January 16, 2026
Bibliobots vs Bookworms
Reading across books with Claude Code
AI stitches book-to-book 'idea trails' — commenters split: genius guide or reading cheat
TLDR: An AI agent built “idea trails” across 100 books, impressing the author but igniting a brawl. Commenters split between excitement and eye-rolling, with critics warning AI can’t grasp context and purists saying “just read the book,” making this a flashpoint for how we’ll study big ideas next.
Claude Code, an AI assistant, skimmed 100 nonfiction books and stitched "trails" of related excerpts — including a spicy leap from Steve Jobs to Theranos — by chunking text and mapping a giant topic tree. The author says the bot outperformed a hand-built workflow, even re-editing trails on request. The taxonomy is wild, with quirky top topics like “Names beginning with ‘Da’,” yet it’s “good enough” for AI to map ideas. Cue the bookworms vs bots brawl.

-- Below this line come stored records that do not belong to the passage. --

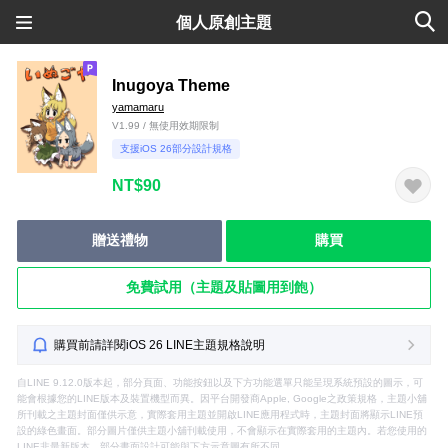
個人原創主題
Inugoya Theme
yamamaru
V1.99 / 無使用效期限制
支援iOS 26部分設計規格
NT$90
贈送禮物
購買
免費試用（主題及貼圖用到飽）
購買前請詳閱iOS 26 LINE主題規格說明
自LINE 9.12.0版本起，部分頁面、功能按鈕以及下方功能選單只能呈現系統預設的圖示，可
能會根據您的LINE版本及裝置機型而異。因平台開發商Apple, Google之政策規格，主題小舖
所刊載之主題封面僅供示意，實際套用主題並開啟LINE應用程式時，主題封面將顯示LINE預
設的綠色畫面。部分圖片僅供主題小舖刊載使用，不會顯示在實際套用的主題內。若您使用的
LINE非最新版本，部分畫面設計可能與下方示意圖有所不同。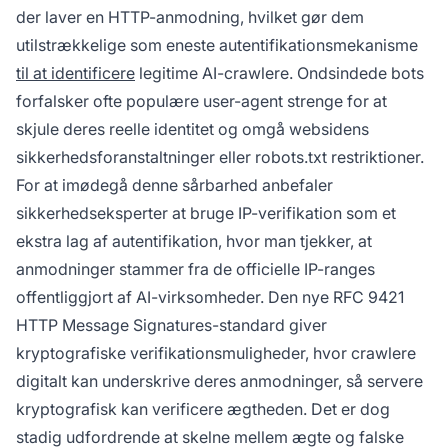
der laver en HTTP-anmodning, hvilket gør dem
utilstrækkelige som eneste autentifikationsmekanisme
til at identificere
legitime AI-crawlere. Ondsindede bots
forfalsker ofte populære user-agent strenge for at
skjule deres reelle identitet og omgå websidens
sikkerhedsforanstaltninger eller robots.txt restriktioner.
For at imødegå denne sårbarhed anbefaler
sikkerhedseksperter at bruge IP-verifikation som et
ekstra lag af autentifikation, hvor man tjekker, at
anmodninger stammer fra de officielle IP-ranges
offentliggjort af AI-virksomheder. Den nye RFC 9421
HTTP Message Signatures-standard giver
kryptografiske verifikationsmuligheder, hvor crawlere
digitalt kan underskrive deres anmodninger, så servere
kryptografisk kan verificere ægtheden. Det er dog
stadig udfordrende at skelne mellem ægte og falske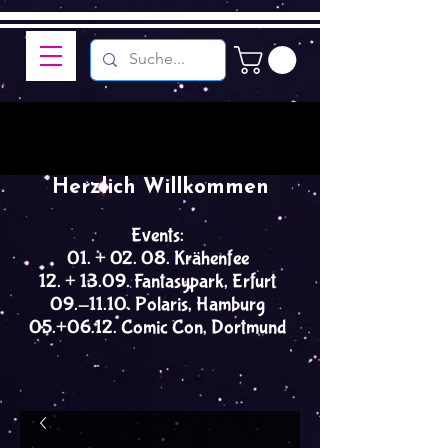
Herzlich Willkommen
Events:
01. + 02. 08. Krähenfee
12. + 13.09. Fantasypark, Erfurt
09.-11.10. Polaris, Hamburg
05.+06.12. Comic Con, Dortmund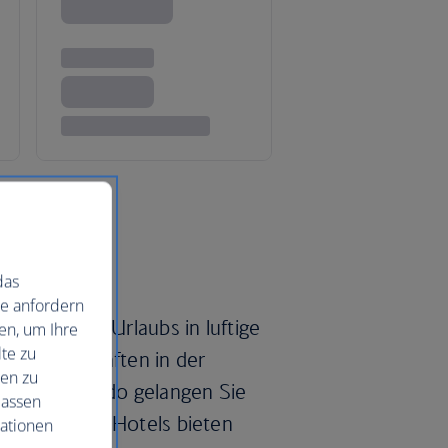
das
ie anfordern
es Orlando-Urlaubs in luftige
en, um Ihre
te zu
 Fahrgeschäften in der
nen zu
t. In Orlando gelangen Sie
lassen
eisten Resort-Hotels bieten
mationen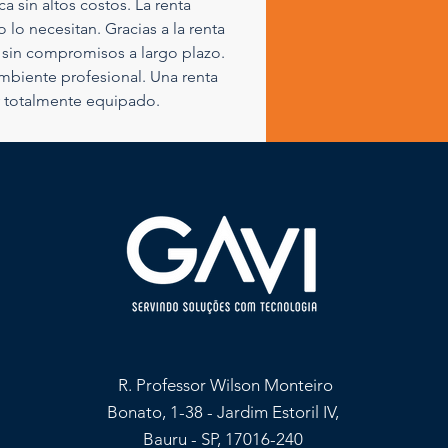
 sin altos costos. La renta 
lo necesitan. Gracias a la renta 
 sin compromisos a largo plazo. 
ambiente profesional. Una renta 
y totalmente equipado.
R. Professor Wilson Monteiro
Bonato, 1-38 - Jardim Estoril IV,
Bauru - SP, 17016-240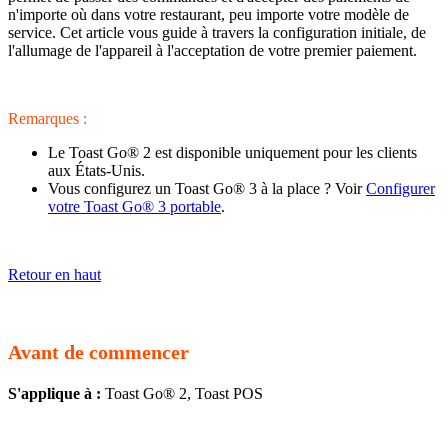
n'importe où dans votre restaurant, peu importe votre modèle de
service. Cet article vous guide à travers la configuration initiale, de
l'allumage de l'appareil à l'acceptation de votre premier paiement.
Remarques :
Le Toast Go® 2 est disponible uniquement pour les clients
aux États-Unis.
Vous configurez un Toast Go® 3 à la place ? Voir
Configurer
votre Toast Go® 3 portable
.
Retour en haut
Avant de commencer
S'applique à :
Toast Go® 2, Toast POS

On Hacker News, the repost police quickly popped in with an earlier thread link (here), while curious types wanted more on the topic tree — one even confessed, “Whoops, found the details at the end.” But the loudest energy came from eye-reading purists calling the project a "huge waste" and "LLM scam tech," plus a vibe that the cool kids of the future will be the ones still flipping paper pages. The semantic sticklers delivered the toughest critique: meaning shifts by context, so AI might miss truly novel connections. Jokes about “reading with your eyes” turned into the day’s meme, as the crowd split between AI librarians and analog loyalists. Verdict: thrilling idea-miner or glittering shortcut — depends which camp you’re in.
Key Points
- •A 100-book non-fiction library was processed into ~500-word chunks, indexed by topic for search and exploration.
- •Over 100,000 topics were extracted and organized into a hierarchical topic tree of about 1,000 top-level topics.
- •Claude navigates the corpus via CLI tools to find similar topics, co-occurrences, and sibling relationships across books.
- •Trail generation occurs in stages: propose ideas, build trails from seed topics by ordering excerpts, then add highlights and edges.
- •Using Claude Code as an agent with minimal prompting outperformed a hand-tuned pipeline and enabled nuanced corpus-wide edits.